Tags: anna brownwell jameson  daniel brinton  charles goddard  edward bouv  eino leino  william lighton  edwin sidney hartland  elliott chaze  william heyliger  

Sunday, January 24, 2010

Hans Aanrud

Hans Aanrud

Hans Aanrud title=

Hans Aanrud (3 September 1863 11 January 1953) was a Norwegian author. He wrote plays, poetry, and stories depicting rural life in his native Gudbrandsdal, Norway.



[Lisbeth Longfrock]

Friday, January 22, 2010

Alexander Scott Withers

Alexander Scott Withers

Alexander Scott Withers title=

Alexander Scott Withers (12 October 1792, near Warrenton, Virginia 23 January 1865, near Parkersburg, West Virginia) was the author of Chronicles of Border Warfare (1831), a history of (and important primary source on) the early white settlement of western Virginia and consequent conflicts with American Indians.



[Chronicles Of Border Warfare]


Tags: virginia sharpe  epes sargent  savage landor  adam guttenbrunn  albert kahn  henry vere stacpoole  tobias buckell  arvalo jordn  ann blair  charles scott wood  

Bill Mason

Bill Mason (1929-1988)

Bill Mason (1929-1988)

Bill Mason was an award-winning Canadian naturalist, author, artist, filmmaker, and conservationist, noted primarily for his popular canoeing books, films, and art as well as his documentaries on wolves. Mason was also known for including passages from Christian sermons in his films. He was born in 1929 in Winnipeg, Manitoba, and graduated from the University of Manitoba School of Art in 1951. He developed and refined canoeing strokes and river-running techniques, especially for complex whitewater situations. He canoed all of his adult life, ranging widely over the wilderness areas of Canada and the United States. Called "wilderness artist," in one book about him, Mason left a legacy that includes books, films and artwork on canoeing and wild nature. He died of cancer in 1988.


E Mason's Books:


[The Empty Door]


Tags: walther rathenau  arthur zagat  gustave droz  fitzjames brien  enrique larreta  cao xueqin  clare howard  ah phelps  helen zimmern  henry lee mitchell pike  

Tuesday, January 19, 2010

George Henry Weiss

George Henry Weiss

George Henry Weiss (1898-1946) was an American poet, writer and novelist.
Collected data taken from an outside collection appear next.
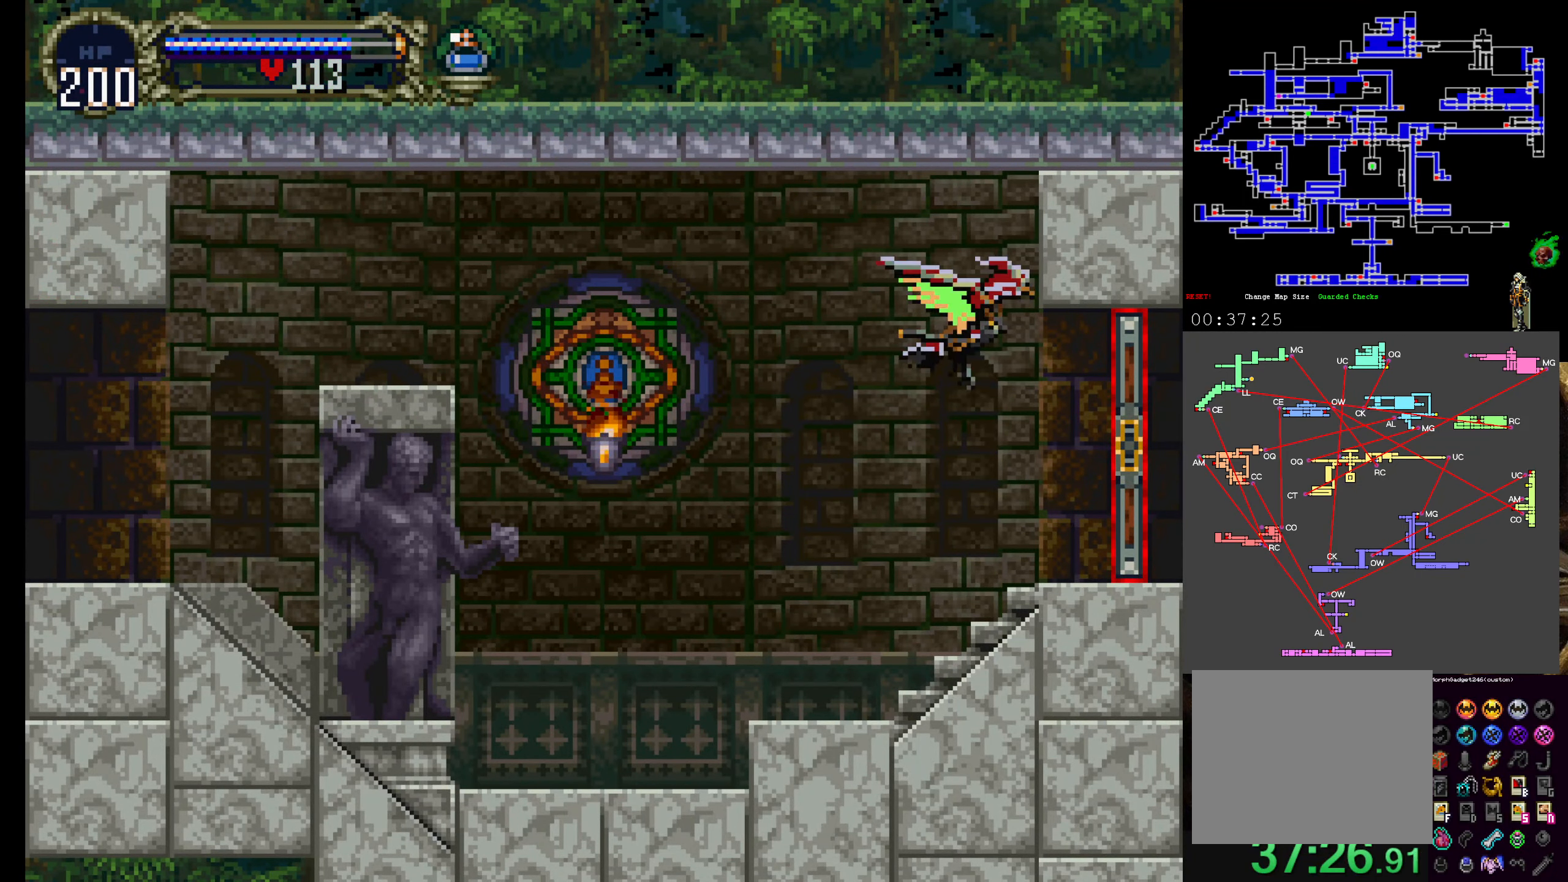
{"buttons": ["A"], "left_stick": "center", "events": [[167, "A", "down"], [183, "DPAD_UP", "down"], [300, "DPAD_UP", "up"], [383, "DPAD_DOWN", "down"], [433, "DPAD_DOWN", "up"]]}
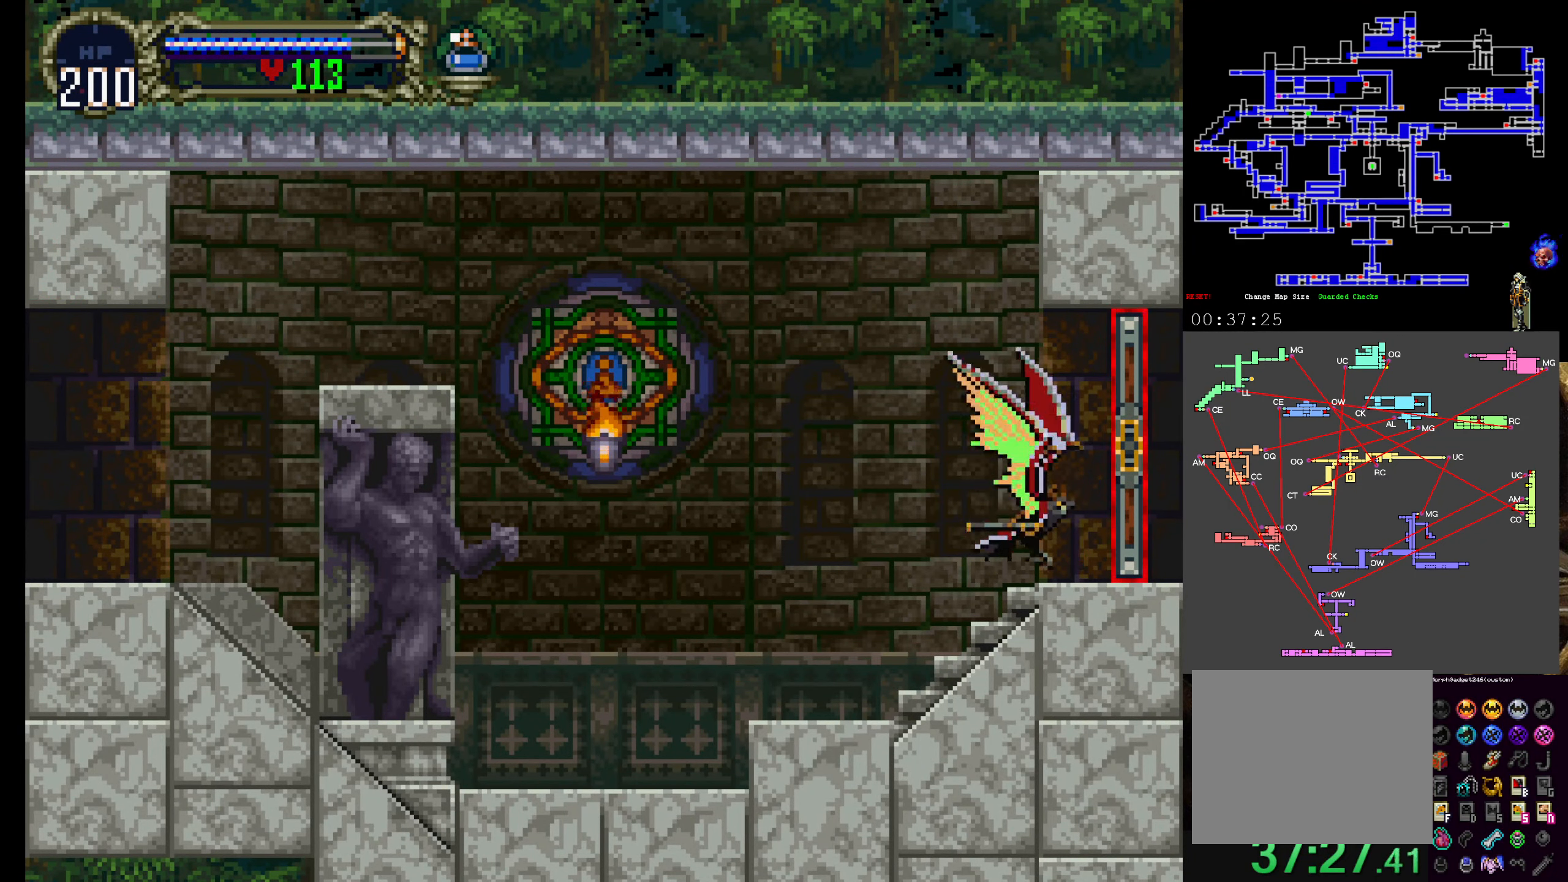
{"buttons": [], "left_stick": "center", "events": [[117, "A", "up"]]}
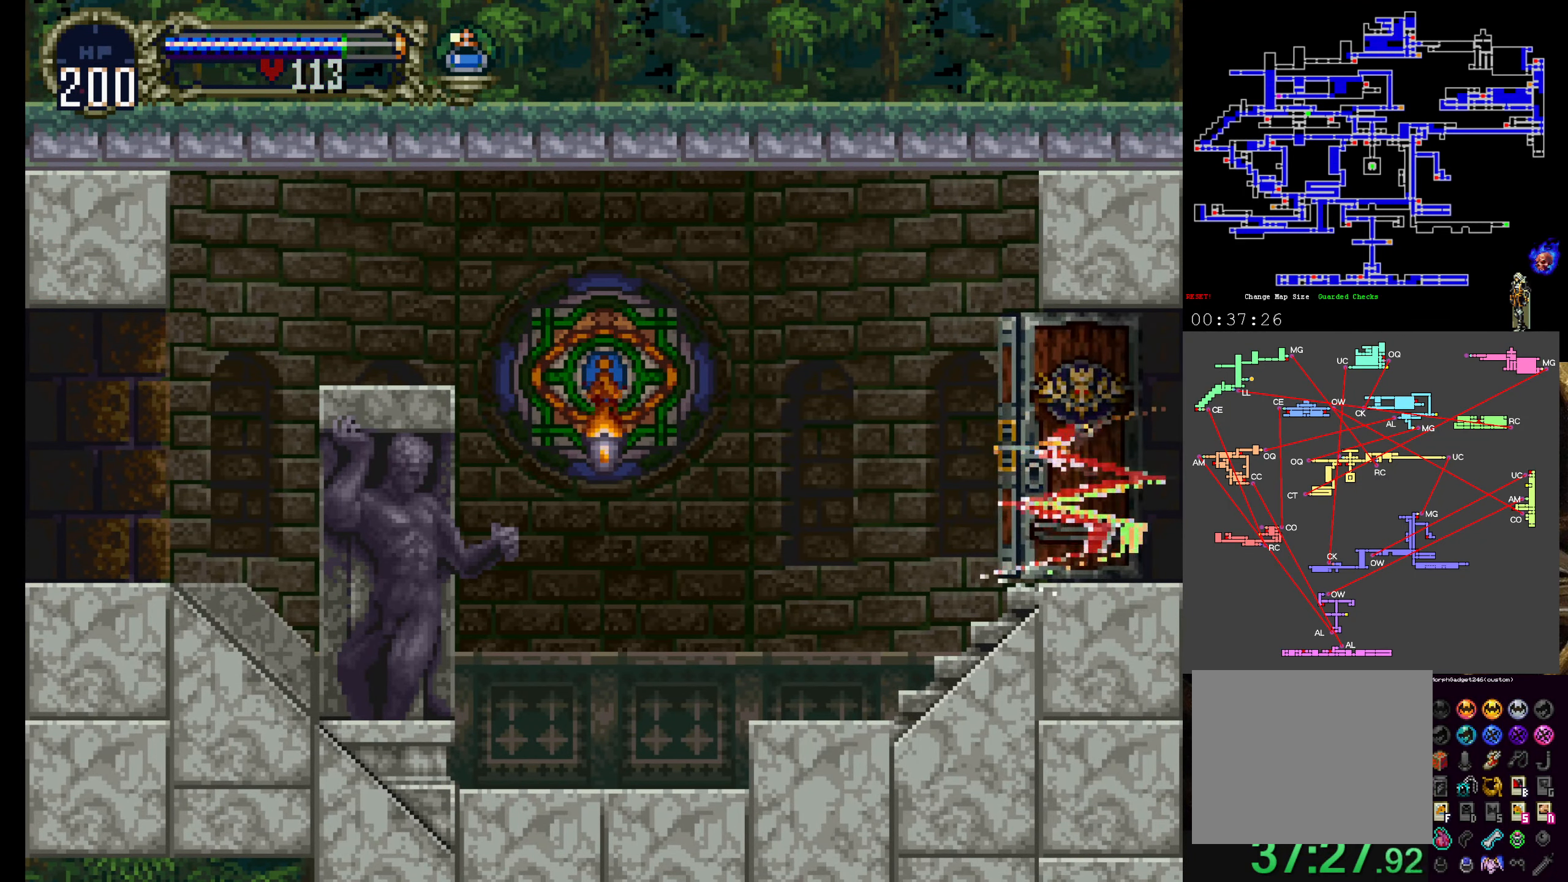
{"buttons": [], "left_stick": "center", "events": []}
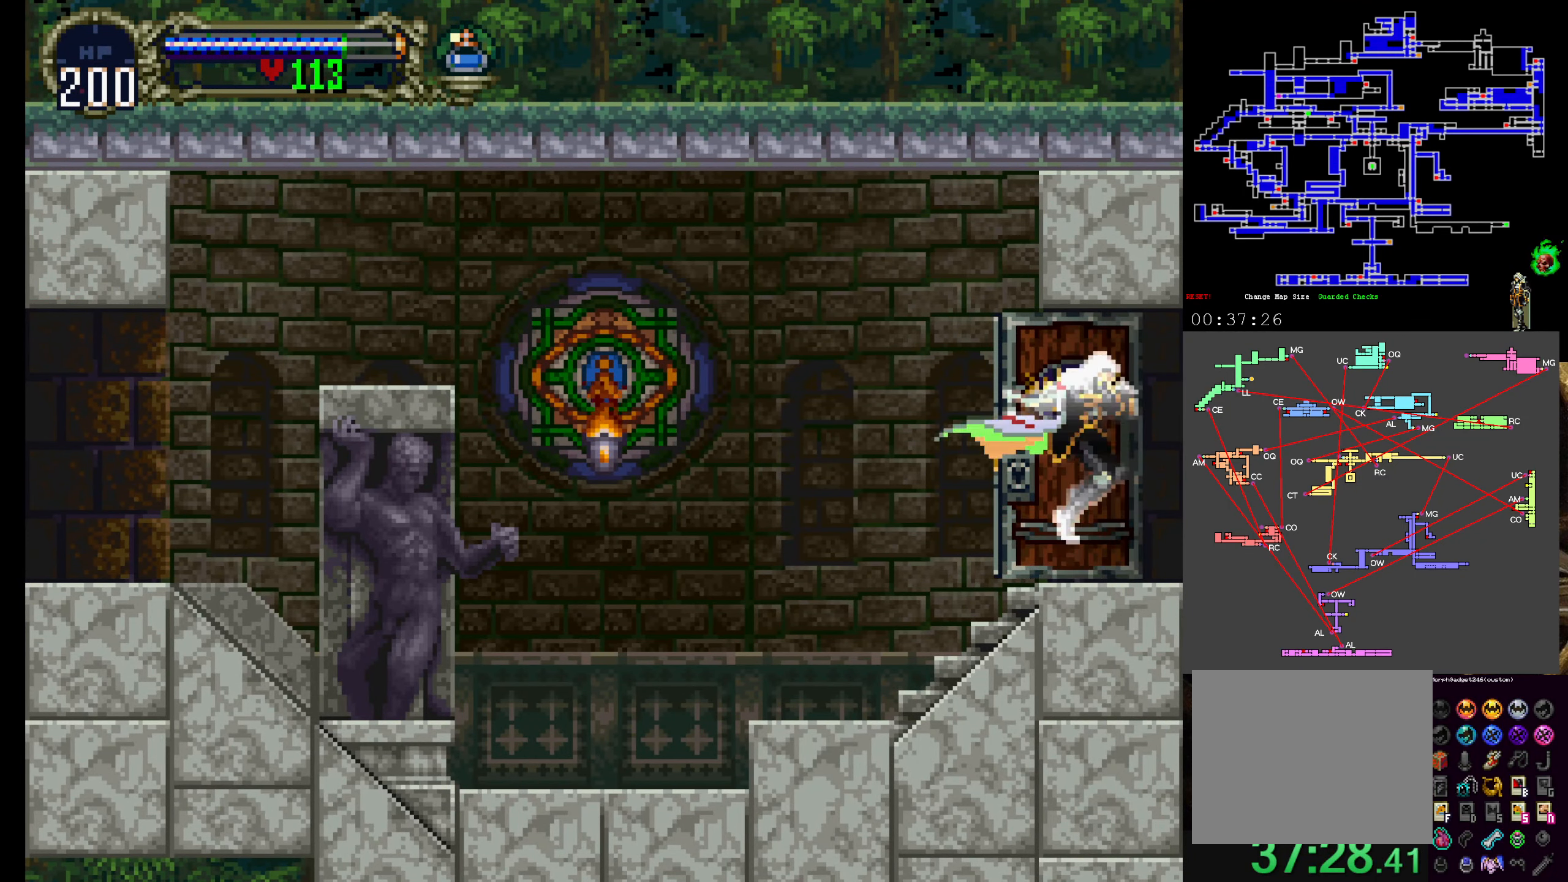
{"buttons": [], "left_stick": "center", "events": [[233, "R1", "down"], [400, "R1", "up"]]}
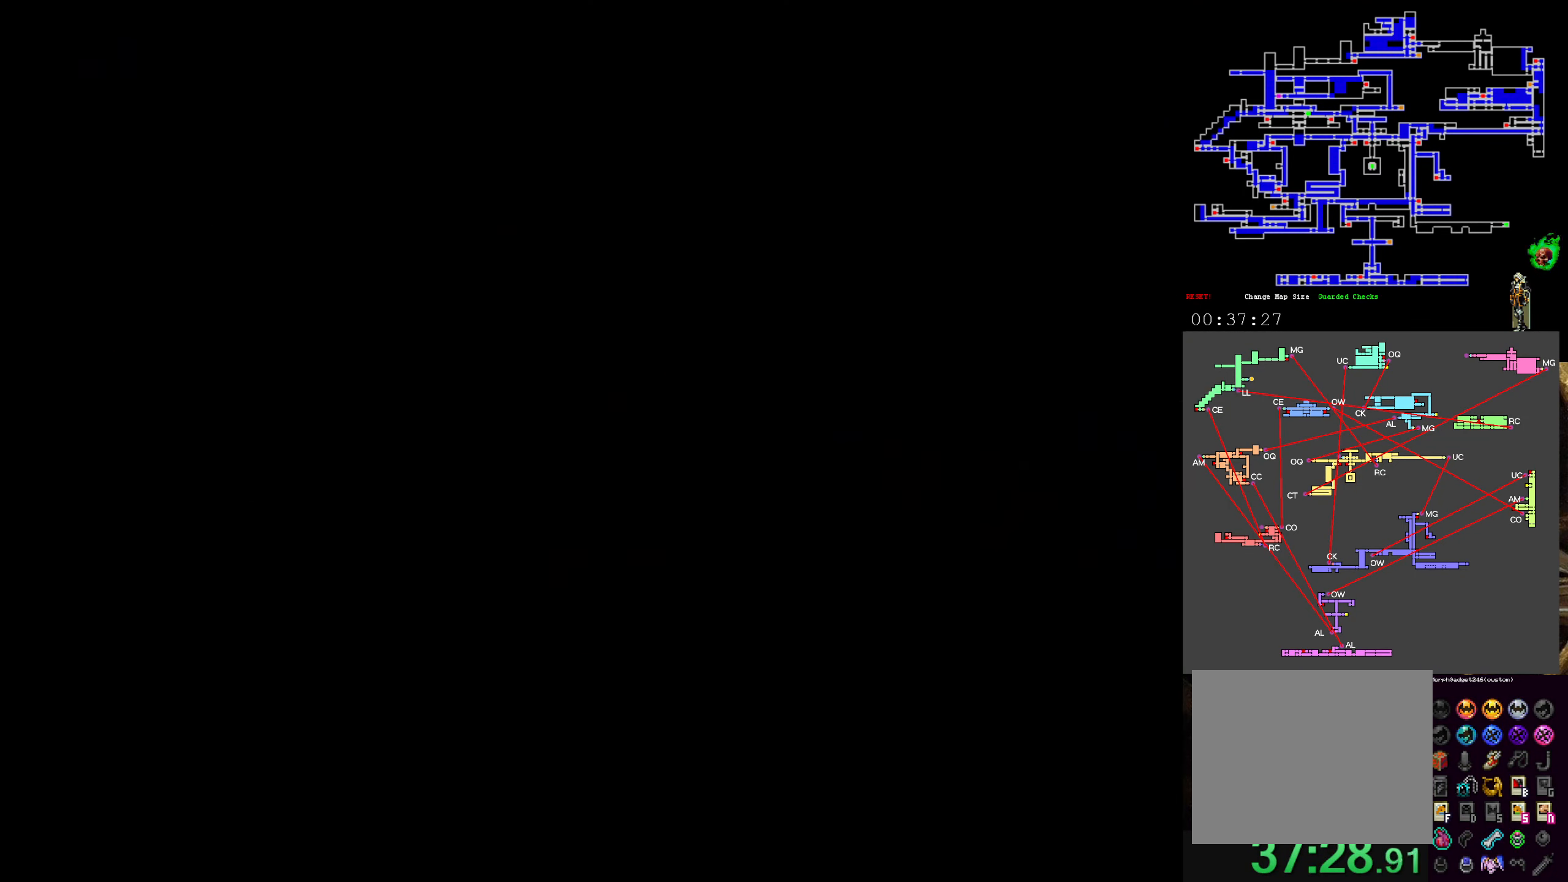
{"buttons": [], "left_stick": "center", "events": []}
His science fiction stories and poetry appeared under the pseudonym "Francis Flagg" in the magazines Amazing Stories, Astounding, Tales of Wonder, Weird Tales and others. His novel The Night People was published by Fantasy Publishing Company, Inc. in 1947.



[The Heads Of Apex]


Tags: benjamin keach  charlotte elizabeth  clyde fitch  benjamin constant  henry de vere stacpoole  thomas more  jack taylor  elliott donnell  andrew woods williamson  

Alex Boyd

Alex Boyd (1969-now)

Alex Boyd (born 1969) is a Canadian poet, essayist, editor, and critic. His essays and articles have appeared in the Globe and Mail,, and Danforth Review. From 2003 to 2008, he hosted the IV Lounge Reading Series in Toronto, presenting fiction readers alongside poets, and eventually co-editing IV Lounge Nights, an anthology to celebrate the tenth anniversary of the series. He established Northern Poetry Review, a site for poetry articles and reviews, in April 2006.


A H Boyd's Books:


[The Recreations Of A Country Parson]


Tags: hjalmar bergman  fredrika bremer  frances browne  frederick jackson turner  conrad ferdinand meyer  ethel watts mumford  ek jarvis  elise whitlock rose  lafcadio hearn  

Saturday, January 16, 2010

Alexander O Smith

Alexander O Smith

Alexander O. Smith (born February 8, 1973) is a professional English/Japanese translator and author. While his output covers many areas such as adaptation of Japanese novels, manga, song lyrics, anime scripts and various academic works, he is best known for his software localizations of Japanese video games. Smith is multilingual, with fluency in English and Japanese, basic knowledge of Cantonese Chinese, Korean, Dutch and French, and reading knowledge of Anglo Saxon, Old Norse, Classical Chinese and Classical Japanese. He currently resides in Mitaka, Tokyo, where he operates his own contract localization business, Kajiya Productions.



[Dreamthorp]

Monday, January 11, 2010

Eric S Raymond

Eric S Raymond (1957-now)

Eric S Raymond (1957-now)

Eric Steven Raymond (born December 4, 1957), often referred to as ESR, is a computer programmer, author and open source software advocate. His name became known within the hacker culture when he picked up maintenance of the "Jargon File" in 1990. After the 1997 publication of "The Cathedral and the Bazaar", Raymond became, for a number of years, an unofficial spokesman of the open source movement.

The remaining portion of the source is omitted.